The Allagash bill also passed, thanks to what St. Pierre says was some unusually blunt arm-twisting. "There was a lot of jockeying to position the Allagash bill and Katahdin Lake," he explains. "The conservation community tried to get the Katahdin Lake issue settled first. Several legislators told us the legislature would vote on the Allagash bill first, and if the damned environmentalists didn't stop opposing the Allagash deal, they would kill Katahdin Lake. They made it clear they were going to hold Katahdin Lake hostage."

In retrospect, "the whole thing was a shame," says Meyers of the snowmobile association. "It never needed to happen this way. It ended up being more contentious than the Sunday hunting issue, and that one tore people apart."

But Meyers, Smith, and Paul all agree that Katahdin Lake may only be the first salvo, and long-range conservation efforts like the Land for Maine's Future program could be in the line of fire. "You're going to see us and a lot of other folks in the North Country taking a harder stand," Meyers explains. "We have to, even though we don't want to. God knows none of us likes to go out and pick a fight. But we see these outside forces dictating something pretty significant without including residents or traditional users."

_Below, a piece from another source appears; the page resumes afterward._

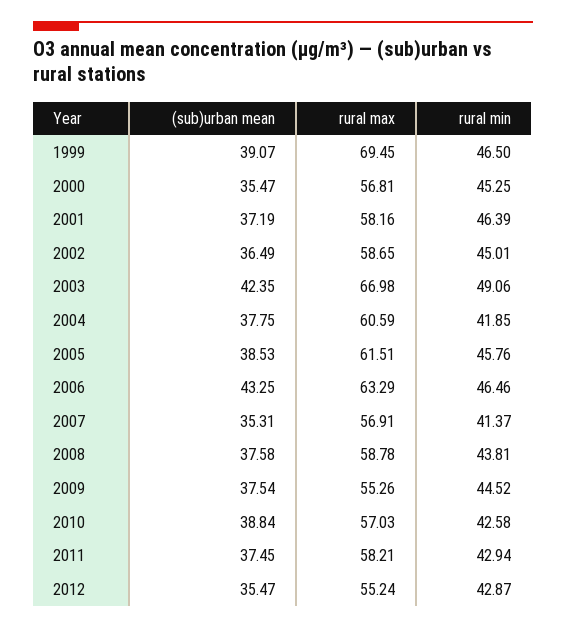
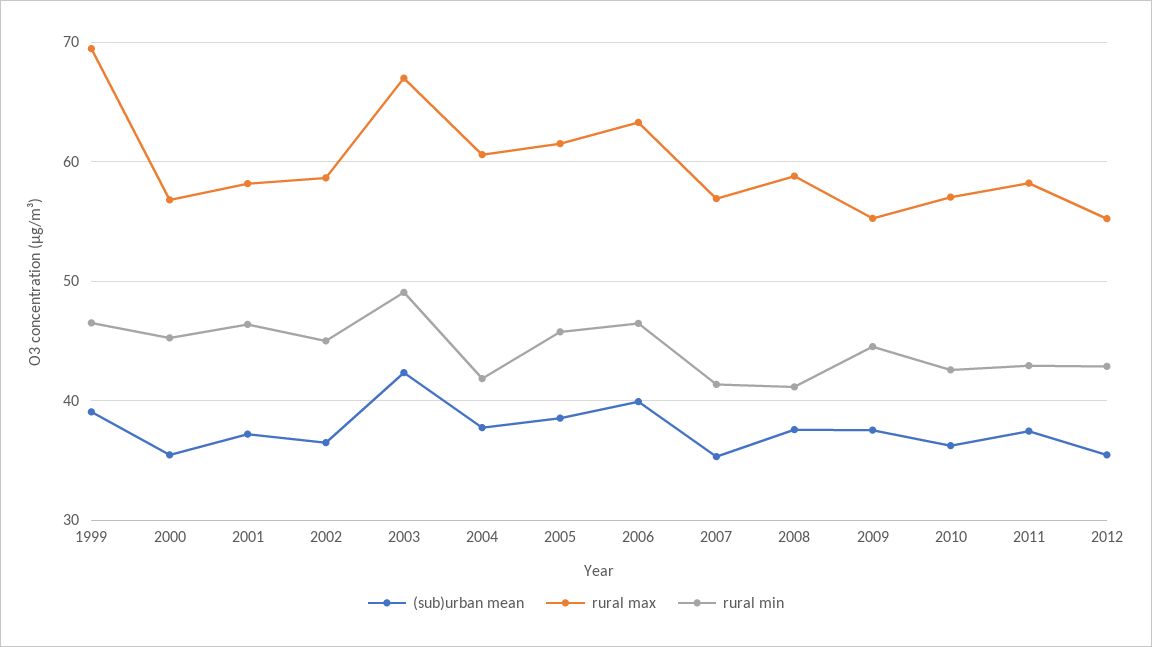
(sub)urban mean, 2006: 43.25 -> 40
rural min, 2008: 43.81 -> 41
(sub)urban mean, 2010: 38.84 -> 36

"I heard one legislator say that this [Katahdin Lake] deal by itself isn't bad," Piotti recalls, "but he sees it as a symptom of the future, and that is very bad. I don't think we saw that [attitude] coming."

Millinocket town councilor Paul says he is hearing a new determination throughout northern Maine, as well as a hardening of us-versus-them attitudes that he feels himself. "We're tired of being colored with this broad paintbrush as rednecks who shoot all the animals with our guns and tear up the countryside with our machines," he asserts. "The preservation of land is cultural for us. But what we're hearing the other side say is 'We want preservation, too, but with you gone.' Well, we're staying. Get used to it."